Was Werkwahl und Ausführung angeht, gehörte das Konzert zum Besten seit längerer Zeit. Wie schon beim letzten Mal gaben auch diesmal die Damen den Ton an. Im ersten Programmblock sah sich Cellist Walter Mengler einer ausschließlich weiblichen Phalanx ausgesetzt, was ihn freilich nicht in Bedrängnis bringen konnte.

Man startete mit zwei Solo-Vorträgen des koreanischen Meisters Ysang Yun: „Piri” für Oboe solo, entstanden 11971 unter dem Einfluss seiner Kerkerhaft, sowie „Salomon” für Flöte solo. Das asketisch streng klingende Oboen-Werk gestaltete Blanca Gleisner mit fein nuancierten Farben von fahlen bis zu kerngesunden Klängen und gewann den vier kurzen, aber intensiven Sätzen auch emotionale Stärke ab.
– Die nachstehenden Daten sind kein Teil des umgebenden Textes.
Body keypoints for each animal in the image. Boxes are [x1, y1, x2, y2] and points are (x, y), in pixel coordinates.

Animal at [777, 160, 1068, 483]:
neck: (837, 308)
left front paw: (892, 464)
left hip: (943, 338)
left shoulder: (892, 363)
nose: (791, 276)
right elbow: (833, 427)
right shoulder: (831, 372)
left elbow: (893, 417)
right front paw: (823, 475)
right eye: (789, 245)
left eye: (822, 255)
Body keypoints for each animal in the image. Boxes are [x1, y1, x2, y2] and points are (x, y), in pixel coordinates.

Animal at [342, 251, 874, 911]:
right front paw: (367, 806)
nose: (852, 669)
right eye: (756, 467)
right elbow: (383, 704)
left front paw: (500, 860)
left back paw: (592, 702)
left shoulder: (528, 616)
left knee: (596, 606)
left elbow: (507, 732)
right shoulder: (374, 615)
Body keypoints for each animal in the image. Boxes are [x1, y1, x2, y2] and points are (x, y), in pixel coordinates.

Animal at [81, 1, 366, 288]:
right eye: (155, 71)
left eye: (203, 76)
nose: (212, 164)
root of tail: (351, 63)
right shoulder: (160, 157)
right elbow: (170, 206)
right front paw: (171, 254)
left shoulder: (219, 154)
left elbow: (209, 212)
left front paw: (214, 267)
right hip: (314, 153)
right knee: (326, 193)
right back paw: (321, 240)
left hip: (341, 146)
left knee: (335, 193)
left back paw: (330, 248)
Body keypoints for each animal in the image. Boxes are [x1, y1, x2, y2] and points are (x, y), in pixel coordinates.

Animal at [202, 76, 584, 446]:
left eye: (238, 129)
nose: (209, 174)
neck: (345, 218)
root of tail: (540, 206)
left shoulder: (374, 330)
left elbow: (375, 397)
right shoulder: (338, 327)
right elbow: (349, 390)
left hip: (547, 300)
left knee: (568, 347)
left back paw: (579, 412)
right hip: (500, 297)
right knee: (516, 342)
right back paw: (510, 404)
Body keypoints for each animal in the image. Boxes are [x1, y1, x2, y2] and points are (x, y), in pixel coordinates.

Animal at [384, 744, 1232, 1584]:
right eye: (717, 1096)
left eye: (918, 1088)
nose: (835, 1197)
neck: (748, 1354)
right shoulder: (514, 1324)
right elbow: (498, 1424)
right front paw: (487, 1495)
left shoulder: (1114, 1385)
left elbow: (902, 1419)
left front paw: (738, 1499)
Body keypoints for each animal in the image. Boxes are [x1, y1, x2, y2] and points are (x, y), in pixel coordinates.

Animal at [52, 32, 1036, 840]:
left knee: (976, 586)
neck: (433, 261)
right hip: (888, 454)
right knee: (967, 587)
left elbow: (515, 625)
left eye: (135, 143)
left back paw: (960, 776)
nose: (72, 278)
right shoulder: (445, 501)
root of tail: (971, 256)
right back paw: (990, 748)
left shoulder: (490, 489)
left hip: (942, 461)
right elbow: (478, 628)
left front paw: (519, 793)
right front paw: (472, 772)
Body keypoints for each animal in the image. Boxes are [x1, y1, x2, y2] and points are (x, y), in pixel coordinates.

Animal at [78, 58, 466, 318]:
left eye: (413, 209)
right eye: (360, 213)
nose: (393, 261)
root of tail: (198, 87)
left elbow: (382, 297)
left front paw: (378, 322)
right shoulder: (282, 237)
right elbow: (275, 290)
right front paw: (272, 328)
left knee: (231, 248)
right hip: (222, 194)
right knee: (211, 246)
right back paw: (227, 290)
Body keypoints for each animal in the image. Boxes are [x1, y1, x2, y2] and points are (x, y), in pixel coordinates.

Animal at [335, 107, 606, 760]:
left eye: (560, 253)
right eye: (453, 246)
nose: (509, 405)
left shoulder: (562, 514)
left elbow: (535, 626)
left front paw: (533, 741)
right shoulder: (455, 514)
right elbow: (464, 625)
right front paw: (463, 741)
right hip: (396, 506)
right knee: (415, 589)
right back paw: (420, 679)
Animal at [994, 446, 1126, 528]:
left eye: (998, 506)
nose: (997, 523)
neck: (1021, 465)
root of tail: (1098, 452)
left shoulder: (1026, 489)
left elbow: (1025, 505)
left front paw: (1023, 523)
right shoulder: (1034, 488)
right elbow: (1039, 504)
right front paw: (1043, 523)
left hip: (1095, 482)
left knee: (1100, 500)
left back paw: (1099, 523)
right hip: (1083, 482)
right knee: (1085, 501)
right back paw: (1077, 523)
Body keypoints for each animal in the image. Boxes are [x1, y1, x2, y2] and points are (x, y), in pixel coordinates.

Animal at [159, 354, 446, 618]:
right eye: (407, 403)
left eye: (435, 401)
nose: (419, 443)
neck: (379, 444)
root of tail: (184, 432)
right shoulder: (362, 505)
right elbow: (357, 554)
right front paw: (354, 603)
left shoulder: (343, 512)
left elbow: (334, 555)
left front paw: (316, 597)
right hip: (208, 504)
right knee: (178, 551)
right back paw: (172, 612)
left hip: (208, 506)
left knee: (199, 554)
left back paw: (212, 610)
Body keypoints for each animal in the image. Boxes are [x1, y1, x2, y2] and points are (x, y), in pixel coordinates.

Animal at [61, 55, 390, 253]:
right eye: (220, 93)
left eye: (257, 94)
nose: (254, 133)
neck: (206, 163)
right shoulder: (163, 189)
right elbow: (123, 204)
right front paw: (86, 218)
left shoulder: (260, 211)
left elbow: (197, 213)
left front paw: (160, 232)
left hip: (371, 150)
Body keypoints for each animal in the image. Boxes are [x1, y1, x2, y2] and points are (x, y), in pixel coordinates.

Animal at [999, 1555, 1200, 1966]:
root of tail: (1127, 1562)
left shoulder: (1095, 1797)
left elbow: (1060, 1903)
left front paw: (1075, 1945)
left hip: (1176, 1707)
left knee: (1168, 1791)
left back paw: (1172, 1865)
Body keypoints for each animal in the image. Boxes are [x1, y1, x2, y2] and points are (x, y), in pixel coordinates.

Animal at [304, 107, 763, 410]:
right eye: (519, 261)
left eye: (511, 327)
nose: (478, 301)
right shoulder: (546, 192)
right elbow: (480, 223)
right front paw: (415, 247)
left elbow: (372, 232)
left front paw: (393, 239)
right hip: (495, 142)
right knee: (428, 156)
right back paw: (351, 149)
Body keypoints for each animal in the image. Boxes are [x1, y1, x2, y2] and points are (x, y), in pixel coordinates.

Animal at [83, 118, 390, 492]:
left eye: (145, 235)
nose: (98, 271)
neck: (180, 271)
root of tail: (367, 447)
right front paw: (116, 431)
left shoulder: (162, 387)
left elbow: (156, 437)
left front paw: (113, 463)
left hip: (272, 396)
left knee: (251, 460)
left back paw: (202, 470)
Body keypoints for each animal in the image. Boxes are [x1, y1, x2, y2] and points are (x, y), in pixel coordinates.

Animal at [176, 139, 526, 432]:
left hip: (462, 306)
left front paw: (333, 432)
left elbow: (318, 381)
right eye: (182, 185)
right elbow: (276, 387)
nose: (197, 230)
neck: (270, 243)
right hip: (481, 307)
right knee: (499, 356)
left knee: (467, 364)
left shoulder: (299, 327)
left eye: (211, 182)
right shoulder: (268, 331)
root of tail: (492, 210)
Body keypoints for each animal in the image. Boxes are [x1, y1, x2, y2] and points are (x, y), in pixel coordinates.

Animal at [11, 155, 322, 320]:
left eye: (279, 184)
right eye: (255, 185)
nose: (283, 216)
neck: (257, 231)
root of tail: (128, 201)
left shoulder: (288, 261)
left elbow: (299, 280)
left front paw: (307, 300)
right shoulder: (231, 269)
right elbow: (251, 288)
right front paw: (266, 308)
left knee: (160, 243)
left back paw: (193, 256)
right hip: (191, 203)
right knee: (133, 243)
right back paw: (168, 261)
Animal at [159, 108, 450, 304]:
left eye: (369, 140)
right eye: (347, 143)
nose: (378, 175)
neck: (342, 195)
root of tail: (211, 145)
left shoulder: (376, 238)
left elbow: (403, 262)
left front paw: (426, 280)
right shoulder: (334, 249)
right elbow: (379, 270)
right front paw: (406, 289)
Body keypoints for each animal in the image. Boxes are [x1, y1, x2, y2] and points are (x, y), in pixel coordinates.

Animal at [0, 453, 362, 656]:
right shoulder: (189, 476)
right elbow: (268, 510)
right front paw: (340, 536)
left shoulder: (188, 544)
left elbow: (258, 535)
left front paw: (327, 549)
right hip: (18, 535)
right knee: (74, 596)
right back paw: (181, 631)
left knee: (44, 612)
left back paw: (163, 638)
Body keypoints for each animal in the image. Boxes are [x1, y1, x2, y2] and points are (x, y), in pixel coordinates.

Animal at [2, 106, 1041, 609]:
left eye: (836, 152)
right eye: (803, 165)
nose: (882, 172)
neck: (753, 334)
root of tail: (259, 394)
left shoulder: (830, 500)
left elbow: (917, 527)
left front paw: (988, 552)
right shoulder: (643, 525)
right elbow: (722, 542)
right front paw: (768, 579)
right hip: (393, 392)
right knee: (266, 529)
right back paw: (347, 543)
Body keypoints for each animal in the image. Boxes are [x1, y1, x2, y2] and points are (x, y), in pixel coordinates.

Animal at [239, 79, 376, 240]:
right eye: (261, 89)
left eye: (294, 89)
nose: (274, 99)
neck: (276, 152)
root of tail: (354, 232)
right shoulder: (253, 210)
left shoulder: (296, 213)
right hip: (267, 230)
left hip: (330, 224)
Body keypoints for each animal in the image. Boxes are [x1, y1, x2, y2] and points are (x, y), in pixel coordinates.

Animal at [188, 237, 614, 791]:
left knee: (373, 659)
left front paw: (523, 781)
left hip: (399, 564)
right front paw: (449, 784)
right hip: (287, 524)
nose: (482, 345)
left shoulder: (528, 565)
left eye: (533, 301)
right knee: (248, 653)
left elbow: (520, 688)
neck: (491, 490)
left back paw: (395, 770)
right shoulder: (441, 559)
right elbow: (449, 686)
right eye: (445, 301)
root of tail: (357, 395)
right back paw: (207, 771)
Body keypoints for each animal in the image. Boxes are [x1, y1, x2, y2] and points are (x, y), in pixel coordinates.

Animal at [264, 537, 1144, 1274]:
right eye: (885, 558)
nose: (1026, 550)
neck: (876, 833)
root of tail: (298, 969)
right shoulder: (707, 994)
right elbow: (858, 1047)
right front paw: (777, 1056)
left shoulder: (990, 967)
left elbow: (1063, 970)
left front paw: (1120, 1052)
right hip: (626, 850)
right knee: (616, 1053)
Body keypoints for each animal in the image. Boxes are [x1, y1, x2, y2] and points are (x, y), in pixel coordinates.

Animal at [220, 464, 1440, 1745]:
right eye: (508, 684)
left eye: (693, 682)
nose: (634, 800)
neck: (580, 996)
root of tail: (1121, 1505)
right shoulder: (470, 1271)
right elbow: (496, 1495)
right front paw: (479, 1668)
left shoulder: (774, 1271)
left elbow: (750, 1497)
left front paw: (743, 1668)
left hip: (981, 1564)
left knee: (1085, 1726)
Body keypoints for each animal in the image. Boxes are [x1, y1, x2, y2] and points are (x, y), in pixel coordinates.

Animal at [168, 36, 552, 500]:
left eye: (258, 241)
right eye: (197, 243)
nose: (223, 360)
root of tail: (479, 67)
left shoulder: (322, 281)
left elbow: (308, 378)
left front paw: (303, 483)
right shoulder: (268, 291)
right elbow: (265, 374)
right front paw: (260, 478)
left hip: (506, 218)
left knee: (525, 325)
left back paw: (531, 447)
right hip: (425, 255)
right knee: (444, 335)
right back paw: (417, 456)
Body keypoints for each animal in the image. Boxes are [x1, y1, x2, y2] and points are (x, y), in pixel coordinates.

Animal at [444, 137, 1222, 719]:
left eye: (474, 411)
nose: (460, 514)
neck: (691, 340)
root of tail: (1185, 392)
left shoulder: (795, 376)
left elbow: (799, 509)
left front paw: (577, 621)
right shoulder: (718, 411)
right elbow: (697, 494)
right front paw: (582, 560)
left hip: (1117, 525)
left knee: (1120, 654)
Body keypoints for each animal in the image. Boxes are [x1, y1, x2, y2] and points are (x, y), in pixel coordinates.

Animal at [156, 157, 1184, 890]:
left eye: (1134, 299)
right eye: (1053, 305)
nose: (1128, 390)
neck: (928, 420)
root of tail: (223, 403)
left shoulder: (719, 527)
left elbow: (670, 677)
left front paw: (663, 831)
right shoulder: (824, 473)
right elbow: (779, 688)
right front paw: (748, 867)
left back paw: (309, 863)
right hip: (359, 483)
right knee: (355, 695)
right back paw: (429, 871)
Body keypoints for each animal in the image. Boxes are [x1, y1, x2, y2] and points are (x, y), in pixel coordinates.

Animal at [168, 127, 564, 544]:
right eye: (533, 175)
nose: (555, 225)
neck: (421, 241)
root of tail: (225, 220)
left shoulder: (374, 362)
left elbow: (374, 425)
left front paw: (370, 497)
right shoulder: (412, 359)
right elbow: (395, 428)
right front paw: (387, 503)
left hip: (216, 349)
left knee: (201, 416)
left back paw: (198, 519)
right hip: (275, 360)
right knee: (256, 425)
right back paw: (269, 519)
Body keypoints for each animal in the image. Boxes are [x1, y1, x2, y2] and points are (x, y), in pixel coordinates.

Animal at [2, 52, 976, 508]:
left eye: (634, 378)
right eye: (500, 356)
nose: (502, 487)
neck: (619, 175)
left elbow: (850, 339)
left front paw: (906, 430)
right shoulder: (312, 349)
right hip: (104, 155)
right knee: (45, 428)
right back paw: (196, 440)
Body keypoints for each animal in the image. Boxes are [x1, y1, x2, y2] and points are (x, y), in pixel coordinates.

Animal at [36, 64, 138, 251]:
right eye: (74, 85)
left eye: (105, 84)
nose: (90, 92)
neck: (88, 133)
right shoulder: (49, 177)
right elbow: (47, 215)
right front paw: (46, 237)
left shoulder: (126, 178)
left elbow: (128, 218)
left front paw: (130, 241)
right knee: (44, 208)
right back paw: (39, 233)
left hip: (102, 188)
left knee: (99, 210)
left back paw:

Versöhnlicher gibt sich das ruhigere Flöten-Opus, das den für Yun typischen Blick auf die Qualitäten des Einzeltons richtet und das Stefanie Faust mit langem Atem und ebenfalls differenziert abgestuften Klangnuancen interpretierte. Eine erfrischend vitale Darstellung von Mozarts kurzem Oboen-Quartett C-Dur KV 370 schloss den ersten Programmteil ab. Hier schien die Arbeit von GMD Marcus R. Bosch an einer lebendigen und natürlichen Phrasierung auch auf dem kammermusikalischen Parkett Früchte zu tragen.

Spannungseinbußen konnten so selbst im leicht gefährdeten langsamen Satz vermieden werden. Das betrifft auch das große, zerklüftete Streichquartett Nr. 2 a-Moll op. 13 von Felix Mendelssohn Bartholdy, das in seiner emotionalen Zerrissenheit selbst im Scherzo nicht die geringsten Rückschlüsse auf die klischeebeladene „Sommernachtstraum”-Welt des jungen Komponisten zulässt.

Als Schmankerl trug die Sopranistin Monika Kettenis mit dem Cellisten Nigel Fish am Klavier (!) zunächst das Lied „Frage” vor, das Mendelssohn in seinem Quartett zitiert. Das Quartett bot eine in sich geschlossene und gleichwohl aufgewühlte Interpretation, die die starke Beethoven-Nähe nachhaltig hörbar machte.

Anja Busemann und Fabian Grimm (Violine) sowie Andrea Böhnel (Viola) und Nigel Fish (Violoncello) gelang eine in jedem Takt spannende, klanglich exzellent ausgehörte und spieltechnisch vorzügliche Interpretation des bedeutenden, im Alter von 18 Jahren entstandenen Werks.

Begeisterter Beifall für einen hervorragenden Beitrag zur maßgeblich von der „Gesellschaft der Musik- und Theaterfreunde zu Aachen” finanzierten Reihe. Das Konzert wird heute Abend um 20 Uhr im Spiegelfoyer des Theaters wiederholt.